Fazia chichi sentada na beirinha da sanita, os pés no ar, mãos fincadas no frio
da louça, a segurar o corpo em equilíbrio, temendo escorregar e cair dentro daquela
fundura. Só por urgência maior ali entrava, respiração contida por mor do mau
cheiro e, para me tranquilizar, trazia à mente o desafogo de atrás das moitas
cheirando a mato e terra aquecidos de sol, olhos entretidos com formigas e
outros bicharocos que, talvez estupefactos de mim, que é isto, intrigavam pés
acima enquanto eu, de cócoras, puxava as cuecas e agarrava as saias pela
cintura para não haver surpresas mal cheirosas.
Mas
a escola era um mundo diverso e todas as raparigas se sentavam com mil cuidados
naquele apetrecho desconhecido, receando deixar cair alguma coisa dentro da
sanita. Corria o boato de que objecto perdido, nunca mais se encontrava. De
lábios enojados e a repelir confianças, contavam histórias de ganchos de
cabelo, lenços de assoar, alfinetes e outras coisas que desapareciam sugadas
pela imundície. Depois do recreio, a professora para o Alberto que era crescido,
barba a despontar, vai lá deitar dois baldes de água em cada casa de banho. Ainda
hoje não entendo como é que o Alberto aguentava aqueles cubículos fedorentos.
Quando
me habituei à escola, respondia a ser rapariga e andava cheia de contente por
ter uma carteira minha e do meu parceiro com um tinteiro só nosso, um lugar
para lápis e canetas e o descanso da minha mala a proteger-me as costas. No dia
da vacina, mal a figura do médico se desenhava no aro da porta, sem outra escapatória,
eu recuava as costas inteirinhas e
sentia a dureza do cartão como uma mão amiga a segurar-me o medo.

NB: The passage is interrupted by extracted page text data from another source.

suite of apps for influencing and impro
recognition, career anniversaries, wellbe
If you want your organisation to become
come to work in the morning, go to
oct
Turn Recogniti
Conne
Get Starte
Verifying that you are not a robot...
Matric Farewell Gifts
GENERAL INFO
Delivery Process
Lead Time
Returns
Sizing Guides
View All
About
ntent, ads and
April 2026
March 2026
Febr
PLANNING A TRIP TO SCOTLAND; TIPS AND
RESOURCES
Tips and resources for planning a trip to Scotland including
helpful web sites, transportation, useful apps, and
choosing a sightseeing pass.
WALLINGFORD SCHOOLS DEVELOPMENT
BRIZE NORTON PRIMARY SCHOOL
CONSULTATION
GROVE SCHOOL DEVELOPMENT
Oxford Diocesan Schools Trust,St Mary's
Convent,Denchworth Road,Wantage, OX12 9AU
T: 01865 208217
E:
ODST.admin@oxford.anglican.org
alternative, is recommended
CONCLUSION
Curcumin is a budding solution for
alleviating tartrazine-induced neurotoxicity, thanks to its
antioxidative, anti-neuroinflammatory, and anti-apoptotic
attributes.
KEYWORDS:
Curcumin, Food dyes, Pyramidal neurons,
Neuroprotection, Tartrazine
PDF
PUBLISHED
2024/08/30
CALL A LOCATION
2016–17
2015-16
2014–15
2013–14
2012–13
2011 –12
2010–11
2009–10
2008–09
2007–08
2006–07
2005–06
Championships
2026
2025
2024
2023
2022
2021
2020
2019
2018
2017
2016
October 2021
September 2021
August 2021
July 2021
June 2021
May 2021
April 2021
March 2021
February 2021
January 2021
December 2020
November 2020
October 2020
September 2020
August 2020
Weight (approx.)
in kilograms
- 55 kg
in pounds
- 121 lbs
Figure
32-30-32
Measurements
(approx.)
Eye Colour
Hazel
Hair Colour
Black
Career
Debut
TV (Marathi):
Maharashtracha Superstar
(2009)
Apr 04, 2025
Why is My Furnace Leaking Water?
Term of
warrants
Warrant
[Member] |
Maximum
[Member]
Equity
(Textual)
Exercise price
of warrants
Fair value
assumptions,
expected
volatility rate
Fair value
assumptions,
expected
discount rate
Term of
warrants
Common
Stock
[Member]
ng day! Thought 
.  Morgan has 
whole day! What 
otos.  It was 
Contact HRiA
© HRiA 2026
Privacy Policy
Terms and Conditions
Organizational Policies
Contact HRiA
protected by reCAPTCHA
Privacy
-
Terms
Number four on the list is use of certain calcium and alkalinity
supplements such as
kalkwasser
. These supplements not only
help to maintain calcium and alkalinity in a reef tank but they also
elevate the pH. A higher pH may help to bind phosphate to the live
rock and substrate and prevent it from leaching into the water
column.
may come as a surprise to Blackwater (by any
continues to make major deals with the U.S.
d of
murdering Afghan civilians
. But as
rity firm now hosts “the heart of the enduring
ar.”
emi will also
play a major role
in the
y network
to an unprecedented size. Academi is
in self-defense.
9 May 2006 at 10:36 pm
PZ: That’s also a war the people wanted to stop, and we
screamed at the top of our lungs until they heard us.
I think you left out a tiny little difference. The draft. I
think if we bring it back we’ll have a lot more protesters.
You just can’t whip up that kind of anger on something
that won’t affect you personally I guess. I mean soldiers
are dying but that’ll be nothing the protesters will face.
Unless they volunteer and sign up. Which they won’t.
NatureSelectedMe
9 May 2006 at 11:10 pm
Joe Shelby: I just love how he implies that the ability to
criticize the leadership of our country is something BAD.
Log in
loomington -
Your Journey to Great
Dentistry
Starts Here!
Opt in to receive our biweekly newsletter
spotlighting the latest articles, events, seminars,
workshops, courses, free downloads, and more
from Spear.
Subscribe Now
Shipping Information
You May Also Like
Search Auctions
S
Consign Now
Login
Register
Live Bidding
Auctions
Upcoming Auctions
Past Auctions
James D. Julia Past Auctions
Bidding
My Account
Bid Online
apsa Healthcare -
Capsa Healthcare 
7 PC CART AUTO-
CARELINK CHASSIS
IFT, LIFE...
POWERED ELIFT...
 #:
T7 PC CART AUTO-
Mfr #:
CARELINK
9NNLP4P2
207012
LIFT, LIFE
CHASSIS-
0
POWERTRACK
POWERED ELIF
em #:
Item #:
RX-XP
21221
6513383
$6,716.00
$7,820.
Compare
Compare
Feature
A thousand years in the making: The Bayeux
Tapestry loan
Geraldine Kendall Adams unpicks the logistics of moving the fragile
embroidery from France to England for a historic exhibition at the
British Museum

Se a
professora me tem deixado levar a vacina encostada na mala, palpita-me que não
faria a triste figura que sempre fiz. Nesses momentos de aflição, o meu
parceiro entrava numa risota de nervos que quase sempre a professora calava com
um tabefe enquanto a enfermeira dava um toque de dedo sábio no frasquinho do pó
e ele caía sem barulho dentro do soro. Mas, descontando o inteiro terror de
esperar pela vez na toma da vacina - as agulhas eram mais que grandes e arrepiava-me
pensar que me entrava uma coisa daquelas no braço – a escola era uma alegria.
Embora não pensasse muito nisso, e contrariando os prognósticos do meu pai face
à minha inépcia com letras e números, “esta gaiata vai ser ainda mais burra que
as filhas do ti Galinha que nunca fizeram a quarta classe”, ia contente para a
escola. Em minha casa limitava-me a ser dona de um mocho pequenino feito por
meu avô. No mais, dividia cama e roupa com os meus irmãos e dormíamos na
cozinha. Por isso, ter ali um lugar só meu era uma coisa bonita, de valor. E, ao
contrário do que acontecia no lar, ninguém me disputava o lugar. Se eu faltava,
com certeza a carteira ficava a entristecer e notava-se a minha ausência.
Alguém faltar à escola era como cair um dente a uma pessoa, ficava só o sítio.
Fazer quilómetros a pé não me moía o juízo e nem me importava com chegar
molhada, gelada até ao osso, ou almoçar na escola um farnel ligeiro e frio.
Era apontada com inveja pelos outros, ela
atravessa um pinhal para cá chegar, as mães numa pena compungida, coitadinha, vem sozinhita de tão longe!
E eu a insuflar de ser assunto em conversas de gente grande.